Her head snapped back and
blinding pain shot up her jaw as his fist bashed into it, then she felt
impossibly strong arms wrap around her upper torso, seeking a hold. She pivoted
with his pull and rammed the heel of her damaged hand into his ruined nose, but
he twisted at the last second, avoiding the lethal strike that would have ended
his life. Maya instantly followed with an eye dig, ignoring her hand’s protest
as she drove her fingernails into his corneas. This time he wasn’t quite fast
enough, and he howled in anguish – the first noise either of them had made
during the deadly contest.
The scream was cut off by her
next strike: both palms slammed against his ears, instantly bursting his
eardrums – an injury she knew caused unspeakable agony. His arms fell away from
her as they groped for his head, and she completed her follow-through by
slamming his skull against the pavement. The sickening crack confirmed that the
fight was over, and he lay still, blood trickling into the gutter from
underneath him.
She rolled away, rose to her
knees, then stood and stepped to where his weapon lay. Confirming that it was
the same as hers, she popped the magazine out and slipped the full clip into
her purse. There would be time to reload her gun once she had some breathing
room.
Another figure peered around the
corner of the building at the end of the block, the muzzle of his silenced
pistol pointing in her direction – she instinctively reacted, whipping the
clip-less pistol at him and pulling the trigger.
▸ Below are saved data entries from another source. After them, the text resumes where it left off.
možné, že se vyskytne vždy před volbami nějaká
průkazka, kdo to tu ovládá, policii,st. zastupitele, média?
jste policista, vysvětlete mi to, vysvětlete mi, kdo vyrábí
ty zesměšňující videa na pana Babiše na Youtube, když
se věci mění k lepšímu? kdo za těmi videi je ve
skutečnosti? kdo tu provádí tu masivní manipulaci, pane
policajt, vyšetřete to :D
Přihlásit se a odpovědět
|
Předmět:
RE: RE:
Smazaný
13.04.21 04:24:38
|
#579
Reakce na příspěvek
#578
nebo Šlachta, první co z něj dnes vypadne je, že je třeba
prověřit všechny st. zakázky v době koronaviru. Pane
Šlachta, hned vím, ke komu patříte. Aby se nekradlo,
The lone chambered round that
remained in the gun discharged, and she watched as the side of his face blew
off and his body collapsed back behind the building.
After dropping the empty gun, she
scooped hers up and approached the latest attacker’s motionless form as she
mulled her options. She could either keep running or stay and concentrate on
taking out anyone else pursuing her. The momentary glimpse she’d gotten of the
latest shooter hadn’t looked like the man who’d been following her, so there
was at least one more out there. Maybe more.
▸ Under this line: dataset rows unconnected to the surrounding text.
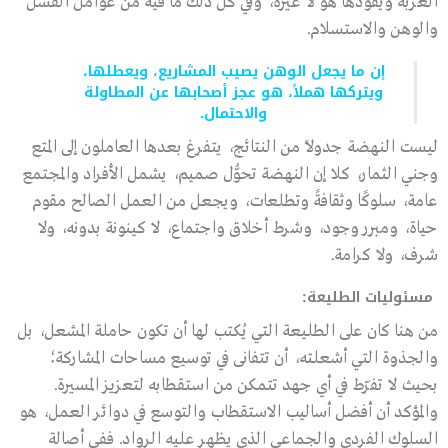
العربة ويقودها هو لا غيره، وفي كل ذلك ما فيه من عوامل الفشل
والوهن والاستسلام.
إن ما يجعل الوهن يصيب المشاريع، ويعطلها،
ويتركها هملاً، هو عجز أصحابها عن المطاولة
والاحتمال.
ليست النهضة جدولاً من النتائج، يتفرغ بعدها العاملون إلى المتع
وجني الثمار، كلا إن النهضة تحوُّل صميم، يشمل الأفراد والمجتمع
عامة، سلوكًا وثقافةً وتطلعات، ويجعل من العمل الصالح مقوم
حياة، ومبرر وجود، وشرط أخلاق واجتماع، لا كينونة بدونه، ولا
شرف، ولا كرامة.
مسئوليات الطليعة:
من هنا كان على الطليعة التي يُكتب لها أن تكون حاملة المشعل، بل
والجذوة التي أشعلته، أن تتفانى في توسيع مساحات المشاركة؛
بحيث لا تفرّط في أي جهد تتمكن من استقطابه لتعزيز المسيرة.
والمؤكد أن أفضل أساليب الاستقطاب والتوسع في دوائر العمل، هو
السلوك الفردي والجماعي الذي يظهر عليه الرواد. ففي أصالة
She peered cautiously in the
direction she’d come from, but the alley was empty. The gunman in the bar
bathroom had likely elected to exit from the front entrance and loop around.
That was valuable information. She could anticipate his approach.
Still watching the alley, she
reached her throbbing hand down and quickly went through the fallen attacker’s
pockets, noting the telltale smashed earbud wedged under his head.
State-of-the-art closed-loop com gear – as expected.
His weapon was another Beretta
clone, so she exchanged the clip for the one in her pistol and then melted into
the darkness of a nearby doorway, prepared for the next attack.
Which never came.
She waited expectantly but nobody
materialized. One minute, then two, and nothing.
From the opposite direction, she
heard conversation in Spanish over shuffling footsteps. It sounded like three
young men arguing about where to go next. Their evening would be ruined when
they came across the corpses, but that wasn’t her problem.
She needed to get out of there,
grab her pre-prepared escape kit, and disappear forever.
Maya eased from the gloom, quiet
as a ghost, and edged into the night, the echoing voices of the young men
following her down the street as she became one with the shadows.